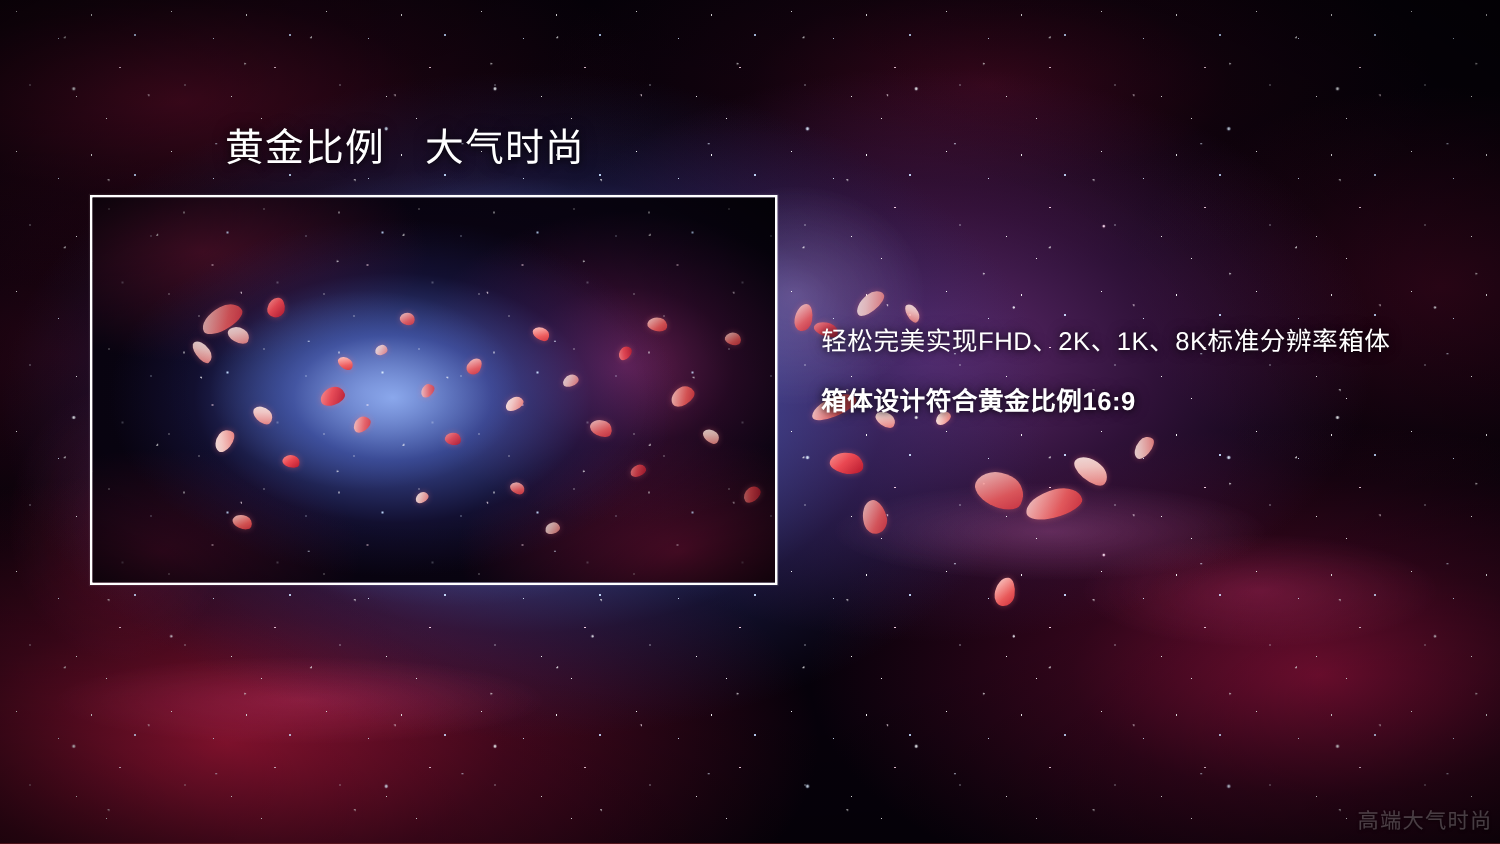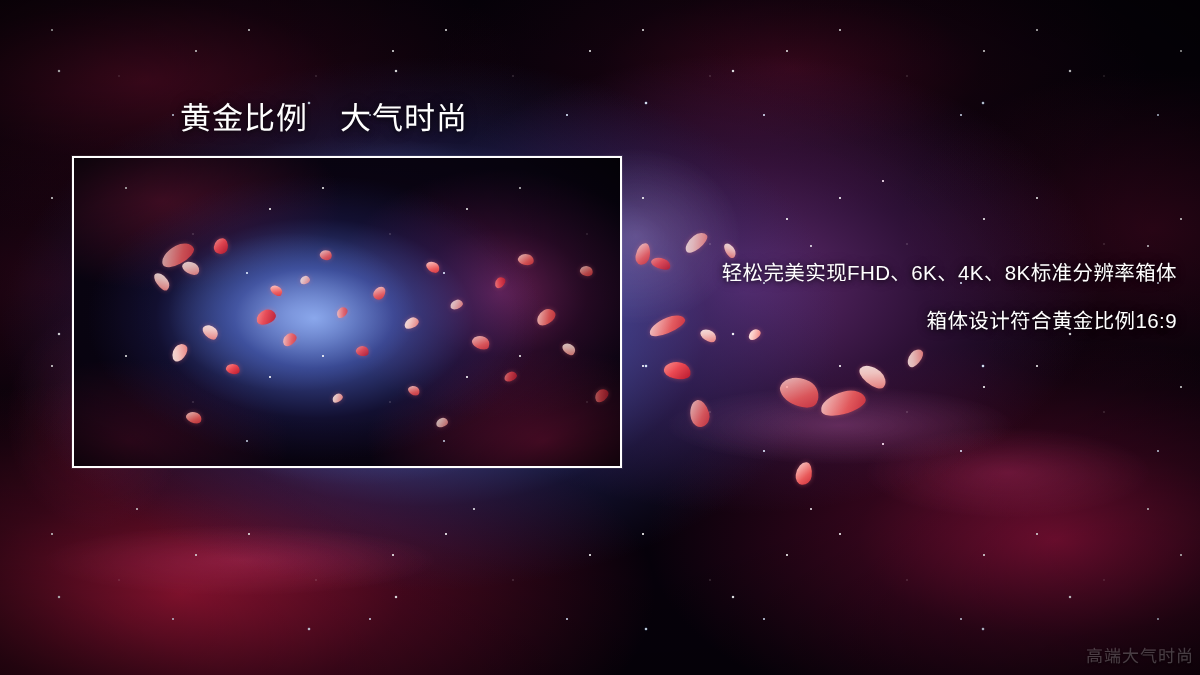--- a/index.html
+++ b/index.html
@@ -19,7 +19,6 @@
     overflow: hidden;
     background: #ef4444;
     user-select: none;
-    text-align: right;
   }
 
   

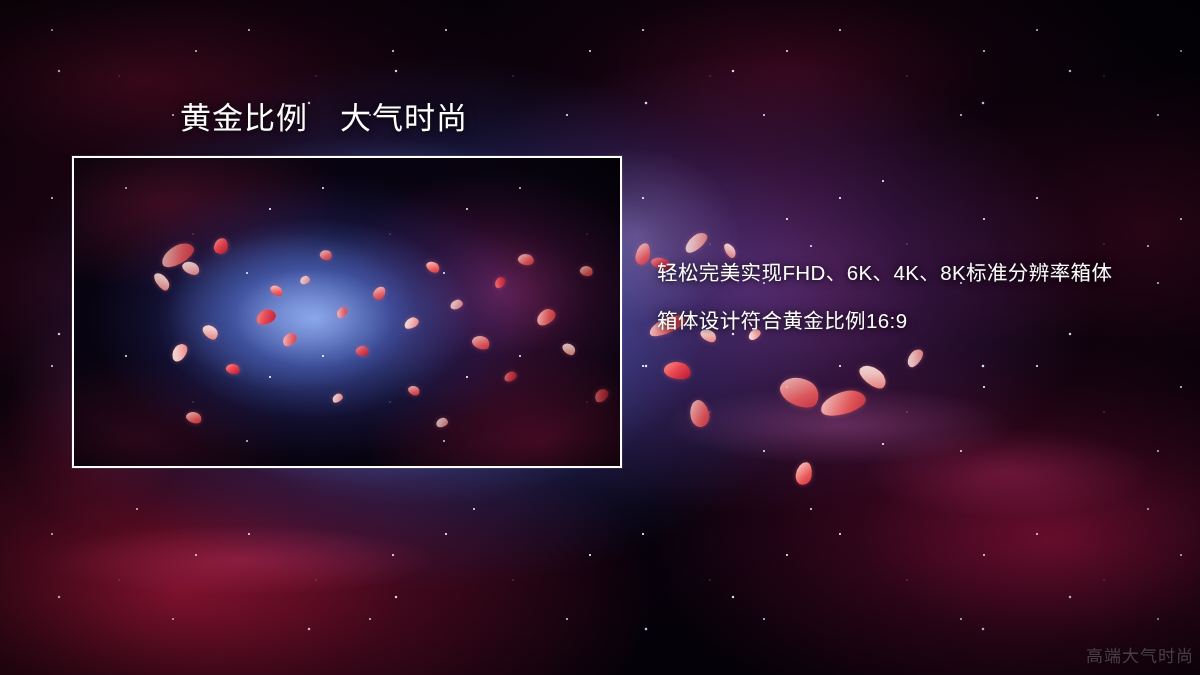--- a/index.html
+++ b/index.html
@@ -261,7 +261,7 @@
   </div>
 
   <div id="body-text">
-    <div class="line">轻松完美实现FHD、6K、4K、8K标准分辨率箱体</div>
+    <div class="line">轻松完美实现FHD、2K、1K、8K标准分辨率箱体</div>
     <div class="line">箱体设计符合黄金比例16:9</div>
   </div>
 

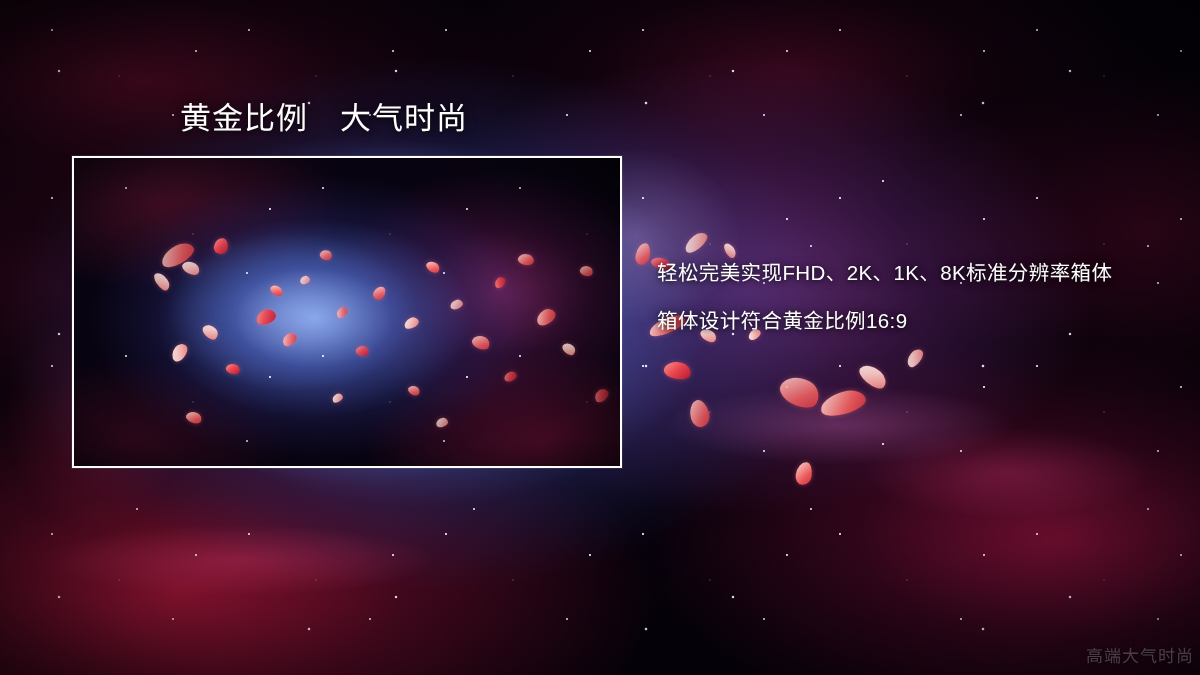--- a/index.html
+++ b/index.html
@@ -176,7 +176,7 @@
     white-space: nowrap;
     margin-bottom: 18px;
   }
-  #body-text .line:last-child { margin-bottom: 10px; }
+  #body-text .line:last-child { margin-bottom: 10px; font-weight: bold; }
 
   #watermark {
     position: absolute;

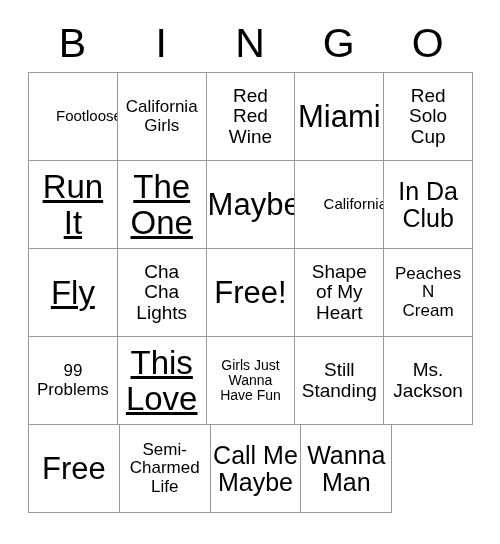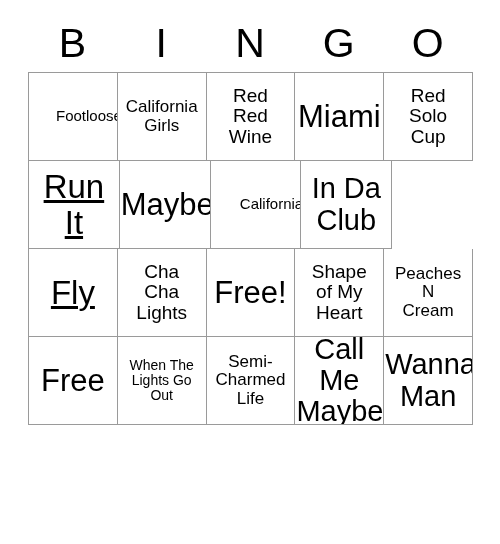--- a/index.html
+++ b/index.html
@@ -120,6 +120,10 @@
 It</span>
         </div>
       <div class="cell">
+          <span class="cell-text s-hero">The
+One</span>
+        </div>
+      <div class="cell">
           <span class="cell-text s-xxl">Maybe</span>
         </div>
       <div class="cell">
══════════
■ THE TASK: Could you write the entries out again exactly, without their pictures?

■ ANSWER FOR THE TASK:
--- a/index.html
+++ b/index.html
@@ -19,7 +19,6 @@
     overflow: hidden;
     background: #ef4444;
     user-select: none;
-    text-align: right;
   }
 
   

--- a/index.html
+++ b/index.html
@@ -261,7 +261,7 @@
   </div>
 
   <div id="body-text">
-    <div class="line">轻松完美实现FHD、6K、4K、8K标准分辨率箱体</div>
+    <div class="line">轻松完美实现FHD、2K、1K、8K标准分辨率箱体</div>
     <div class="line">箱体设计符合黄金比例16:9</div>
   </div>
 

--- a/index.html
+++ b/index.html
@@ -176,7 +176,7 @@
     white-space: nowrap;
     margin-bottom: 18px;
   }
-  #body-text .line:last-child { margin-bottom: 10px; }
+  #body-text .line:last-child { margin-bottom: 10px; font-weight: bold; }
 
   #watermark {
     position: absolute;

--- a/index.html
+++ b/index.html
@@ -120,6 +120,10 @@
 It</span>
         </div>
       <div class="cell">
+          <span class="cell-text s-hero">The
+One</span>
+        </div>
+      <div class="cell">
           <span class="cell-text s-xxl">Maybe</span>
         </div>
       <div class="cell">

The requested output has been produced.